Advertisement

Letters to the Editor: Suburban housing in the Verdugo Mountains is a terrible idea

Share

To the editor: Thank you for the excellent article about the threat to the Verdugo Mountains posed by the Canyon Hills luxury housing project.

We’re grappling with a human-caused climate crisis. It would be madness to destroy extensive natural carbon sinks.

We’re also experiencing the planet’s sixth mass extinction, another human-caused event threatening biodiversity. Reduced biodiversity contributes to unstable and unhealthy ecosystems.

Advertisement

The government’s primary obligation is to protect people, or at least it ought to be. The city of Los Angeles has the opportunity to discharge that obligation, in part, by requiring a new environmental impact report.

We should study, as part of the report, public acquisition of privately held land in the Verdugo Mountains for a wildlife sanctuary. L.A. is park poor, and this could help ensure that the land remains wild to help cool L.A.’s heat island and clean its filthy air.

Robert Leyland Monefeldt, Los Angeles

..

To the editor: This project “sparks” worry — indeed.

The L.A. City Council approved the Canyon Hills environmental impact report in 2005. Eighteen years is a lifetime in terms of environmental planning, and the fire risk that Canyon Hills poses to extant neighborhoods is beyond irresponsible.

When we talk about the need to build housing, this is the opposite of what we mean. Constructing resilient communities for the future demands building up, not out.

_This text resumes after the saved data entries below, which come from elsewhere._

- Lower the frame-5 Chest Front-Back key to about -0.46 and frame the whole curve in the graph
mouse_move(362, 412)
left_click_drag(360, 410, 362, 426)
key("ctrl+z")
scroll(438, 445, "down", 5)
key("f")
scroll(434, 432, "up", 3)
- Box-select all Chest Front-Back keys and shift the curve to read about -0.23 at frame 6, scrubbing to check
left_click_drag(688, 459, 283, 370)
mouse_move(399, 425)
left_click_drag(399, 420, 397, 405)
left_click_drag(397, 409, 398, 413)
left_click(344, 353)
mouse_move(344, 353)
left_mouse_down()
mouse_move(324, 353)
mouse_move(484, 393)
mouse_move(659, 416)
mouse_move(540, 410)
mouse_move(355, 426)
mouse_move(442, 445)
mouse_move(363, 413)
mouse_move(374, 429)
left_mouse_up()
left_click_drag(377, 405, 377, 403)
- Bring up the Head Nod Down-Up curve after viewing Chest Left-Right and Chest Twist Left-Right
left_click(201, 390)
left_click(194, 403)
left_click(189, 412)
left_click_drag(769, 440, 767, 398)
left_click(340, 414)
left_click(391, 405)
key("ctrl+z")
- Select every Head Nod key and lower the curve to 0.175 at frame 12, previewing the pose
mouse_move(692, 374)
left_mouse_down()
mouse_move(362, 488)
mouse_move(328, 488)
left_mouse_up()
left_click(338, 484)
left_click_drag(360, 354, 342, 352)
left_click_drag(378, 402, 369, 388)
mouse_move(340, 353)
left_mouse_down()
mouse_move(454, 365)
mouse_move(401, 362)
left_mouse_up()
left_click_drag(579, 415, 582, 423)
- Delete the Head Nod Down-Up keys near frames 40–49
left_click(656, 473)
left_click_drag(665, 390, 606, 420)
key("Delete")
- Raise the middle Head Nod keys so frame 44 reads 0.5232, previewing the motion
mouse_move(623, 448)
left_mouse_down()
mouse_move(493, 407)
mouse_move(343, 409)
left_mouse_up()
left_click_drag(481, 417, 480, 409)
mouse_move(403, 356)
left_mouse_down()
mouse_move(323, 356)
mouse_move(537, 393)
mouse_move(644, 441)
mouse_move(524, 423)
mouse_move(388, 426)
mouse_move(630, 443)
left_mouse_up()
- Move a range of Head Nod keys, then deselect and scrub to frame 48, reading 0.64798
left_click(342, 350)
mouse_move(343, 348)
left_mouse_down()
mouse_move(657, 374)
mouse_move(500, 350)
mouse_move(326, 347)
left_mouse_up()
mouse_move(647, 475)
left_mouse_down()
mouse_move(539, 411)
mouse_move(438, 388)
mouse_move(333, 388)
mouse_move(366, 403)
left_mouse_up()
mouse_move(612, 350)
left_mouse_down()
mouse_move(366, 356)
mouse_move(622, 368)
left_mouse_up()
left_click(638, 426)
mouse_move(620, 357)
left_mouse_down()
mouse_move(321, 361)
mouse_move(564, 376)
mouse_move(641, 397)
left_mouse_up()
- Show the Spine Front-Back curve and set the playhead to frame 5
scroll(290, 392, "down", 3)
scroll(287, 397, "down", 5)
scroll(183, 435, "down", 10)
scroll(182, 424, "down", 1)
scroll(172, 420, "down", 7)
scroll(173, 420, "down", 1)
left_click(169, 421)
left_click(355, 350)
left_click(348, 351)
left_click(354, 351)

Just months after the death of P-22, are we seriously debating whether mountain lions have the right to exist in this region? Are we seriously about to play with this level of fire danger?

Advertisement

This project cannot go forward without additional review.

Walden Corcoran, Valley Glen

..

To the editor: The problem with construction in that hillside location is not the flammable plants. That would be mitigated to some degree by what we have seen in our suburbs for many decades: Scrap the native plants and install wide asphalt streets, with curbs and manicured grass from a nursery provider.

A better solution is to ban housing construction that includes lumber framing. Few other advanced countries build homes that contain dry lumber in walls and trusses.

Wood is cheap, and home builders are stuck in their ways. Result: The United States ranks 59th in the world in fire safety, calculated as fire deaths per 100,000 people.

Our houses last for decades. Other developed countries build with masonry, steel and concrete, which last for centuries.